The overall elastic energy of polycrystalline martensitic solids

Abstract We are concerned with the overall elastic energy in martensitic polycrystals. These are polycrystals whose constituent crystallites can undergo shape-deforming phase transitions as a result of changes in their stress or temperature. We approach the problem of calculation of the nonlinear overall energy via a statistical optimization method which involves solution of a sequence of linear elasticity problems. As a case study we consider simulations on a two-dimensional model in which circular randomly-oriented crystallites are arranged in a square pattern within an elastic matrix. The performance of our present code suggests that this approach can be used to compute the overall energies in realistic three-dimensional polycrystals containing grains of arbitrary shape. In addition to numerical results we present upper bounds on the overall energy. Some of these bounds apply to the square array mentioned above.

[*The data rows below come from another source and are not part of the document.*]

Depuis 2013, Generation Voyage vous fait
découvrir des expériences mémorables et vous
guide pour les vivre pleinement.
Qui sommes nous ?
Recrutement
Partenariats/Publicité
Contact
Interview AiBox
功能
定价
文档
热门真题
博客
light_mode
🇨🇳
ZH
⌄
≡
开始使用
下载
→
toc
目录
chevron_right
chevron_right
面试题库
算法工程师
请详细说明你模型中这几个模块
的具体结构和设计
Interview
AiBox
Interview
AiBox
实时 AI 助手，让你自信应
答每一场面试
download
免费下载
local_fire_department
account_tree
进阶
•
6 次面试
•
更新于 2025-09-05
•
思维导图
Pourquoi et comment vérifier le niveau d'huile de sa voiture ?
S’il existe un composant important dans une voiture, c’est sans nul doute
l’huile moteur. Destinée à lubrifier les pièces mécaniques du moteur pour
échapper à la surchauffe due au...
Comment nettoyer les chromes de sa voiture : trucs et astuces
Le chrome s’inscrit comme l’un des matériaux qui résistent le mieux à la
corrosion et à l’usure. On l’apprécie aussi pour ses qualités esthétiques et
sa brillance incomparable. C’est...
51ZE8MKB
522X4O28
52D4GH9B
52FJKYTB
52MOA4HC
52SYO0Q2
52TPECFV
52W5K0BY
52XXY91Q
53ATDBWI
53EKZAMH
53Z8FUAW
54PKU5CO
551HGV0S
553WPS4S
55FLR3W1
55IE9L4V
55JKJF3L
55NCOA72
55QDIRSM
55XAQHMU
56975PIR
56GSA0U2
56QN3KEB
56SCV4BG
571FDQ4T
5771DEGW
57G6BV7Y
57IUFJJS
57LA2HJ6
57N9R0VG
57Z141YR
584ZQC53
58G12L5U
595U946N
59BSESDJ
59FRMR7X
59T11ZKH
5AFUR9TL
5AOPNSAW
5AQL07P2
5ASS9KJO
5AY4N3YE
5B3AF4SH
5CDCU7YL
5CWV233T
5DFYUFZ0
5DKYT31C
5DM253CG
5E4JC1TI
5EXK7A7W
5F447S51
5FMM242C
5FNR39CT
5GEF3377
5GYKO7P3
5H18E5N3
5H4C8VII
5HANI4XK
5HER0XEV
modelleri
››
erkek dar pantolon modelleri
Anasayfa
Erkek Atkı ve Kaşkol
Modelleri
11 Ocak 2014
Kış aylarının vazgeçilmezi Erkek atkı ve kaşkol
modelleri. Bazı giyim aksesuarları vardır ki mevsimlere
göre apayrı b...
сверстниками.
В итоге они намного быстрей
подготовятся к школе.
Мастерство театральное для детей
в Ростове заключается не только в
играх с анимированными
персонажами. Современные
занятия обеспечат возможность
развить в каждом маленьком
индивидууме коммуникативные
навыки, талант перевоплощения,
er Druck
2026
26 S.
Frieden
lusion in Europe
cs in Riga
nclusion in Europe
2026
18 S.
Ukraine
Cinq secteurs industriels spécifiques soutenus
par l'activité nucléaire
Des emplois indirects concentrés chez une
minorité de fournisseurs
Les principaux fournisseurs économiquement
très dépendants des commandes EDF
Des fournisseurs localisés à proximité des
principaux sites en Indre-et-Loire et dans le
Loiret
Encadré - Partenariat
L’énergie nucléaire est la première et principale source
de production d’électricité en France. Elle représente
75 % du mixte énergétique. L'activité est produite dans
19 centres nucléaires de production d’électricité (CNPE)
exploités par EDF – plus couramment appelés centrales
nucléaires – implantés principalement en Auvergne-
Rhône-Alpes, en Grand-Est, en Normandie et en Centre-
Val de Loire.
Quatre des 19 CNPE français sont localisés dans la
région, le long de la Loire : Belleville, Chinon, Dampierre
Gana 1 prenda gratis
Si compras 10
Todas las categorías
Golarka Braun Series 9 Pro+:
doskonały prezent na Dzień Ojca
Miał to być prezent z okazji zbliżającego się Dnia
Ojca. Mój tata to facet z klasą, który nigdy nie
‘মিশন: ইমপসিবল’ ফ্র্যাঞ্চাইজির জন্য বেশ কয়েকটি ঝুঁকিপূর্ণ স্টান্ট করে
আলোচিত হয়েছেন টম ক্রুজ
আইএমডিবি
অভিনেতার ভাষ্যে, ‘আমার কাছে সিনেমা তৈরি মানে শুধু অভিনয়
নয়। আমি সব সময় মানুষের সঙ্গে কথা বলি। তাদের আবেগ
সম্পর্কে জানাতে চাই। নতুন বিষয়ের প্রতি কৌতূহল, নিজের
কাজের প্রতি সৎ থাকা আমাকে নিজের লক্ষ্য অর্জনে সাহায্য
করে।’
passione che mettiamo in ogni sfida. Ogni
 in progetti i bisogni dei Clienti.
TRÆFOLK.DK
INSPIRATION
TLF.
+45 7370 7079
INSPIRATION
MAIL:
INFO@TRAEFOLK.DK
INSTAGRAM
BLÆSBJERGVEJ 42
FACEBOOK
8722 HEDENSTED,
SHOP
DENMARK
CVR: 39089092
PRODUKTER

Others apply to polycrystals containing circular, randomly-oriented crystallites with sizes ranging to infinitesimal, and no intergrain matrix. The square-array bounds are consistent with our numerical results. In some regimes they approximate them closely, thus providing an insight on the convergence of the numerical method. On the other hand, in the case of the random array the bounds carry substantial practical significance, since in this case the energy contains no artificial contributions from an elastic matrix. In all the cases we have considered our bounds compare favorably with those obtained under the well-known Taylor hypothesis; they show that, as far as polycrystalline martensite is concerned, calculations of the elastic energy based on the Taylor assumption may lead to substantial overestimates of this quantity.